Setelah turun, Ben tersenyum kepada Jaki lalu pergi mninggalkannya tanpa mengatakan apa pun.
“Ben, kau mau ke mana? Tunggu aku!” teriak Jaki sambil mengejar Ben. Namun, Ben terus terbang. Jaki tidak sadar kalau di depannya ada jurang yang sangat dalam.
“Aaaaaa…! Toloong…!” Jaki pun terjatuh ke jurang.
BUGH!
“Aduh!” Jaki terjatuh ke lantai.
Mama Jaki yang mendengar suaranya segera menghampiri kamar Jaki.

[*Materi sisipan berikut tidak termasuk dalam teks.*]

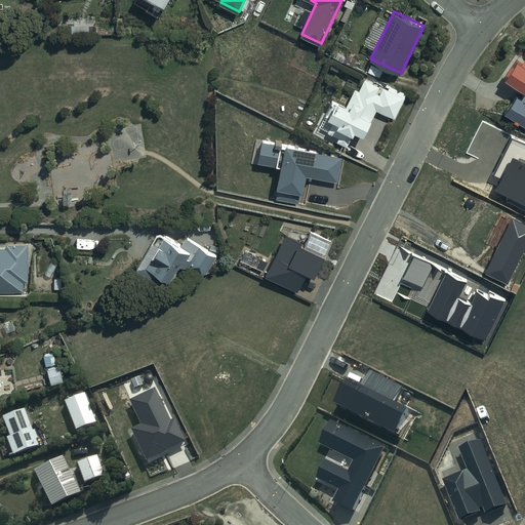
[(521,97),(517,94),(506,113),(515,119),(514,121),(518,124),(520,121),(524,124),(524,62),(516,55),(506,72),(509,74),(506,79),(524,91),(521,97)]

“Ya ampun, kenapa kamu bisa jatuh?” Mama Jaki membantunya berdiri dan duduk di kasur.
Jaki terheran dan bertanya kepada mamanya, “Mah, kenapa aku bisa ada di kamar? Bukannya aku—”
Sebelum selesai bicara, Mama Jaki memotong ucapan Jaki. “Kamu ya, sudah Mama bilang jangan pulang malem-malem. Buat Mama khawatir saja. Untung kamu tidak dimakan ular. Ngapain kamu tidur di lapangan? Kamu kan punya rumah, kenapa tidak pulang?” ucap Mama Jaki sambil menjewer telinga Jaki.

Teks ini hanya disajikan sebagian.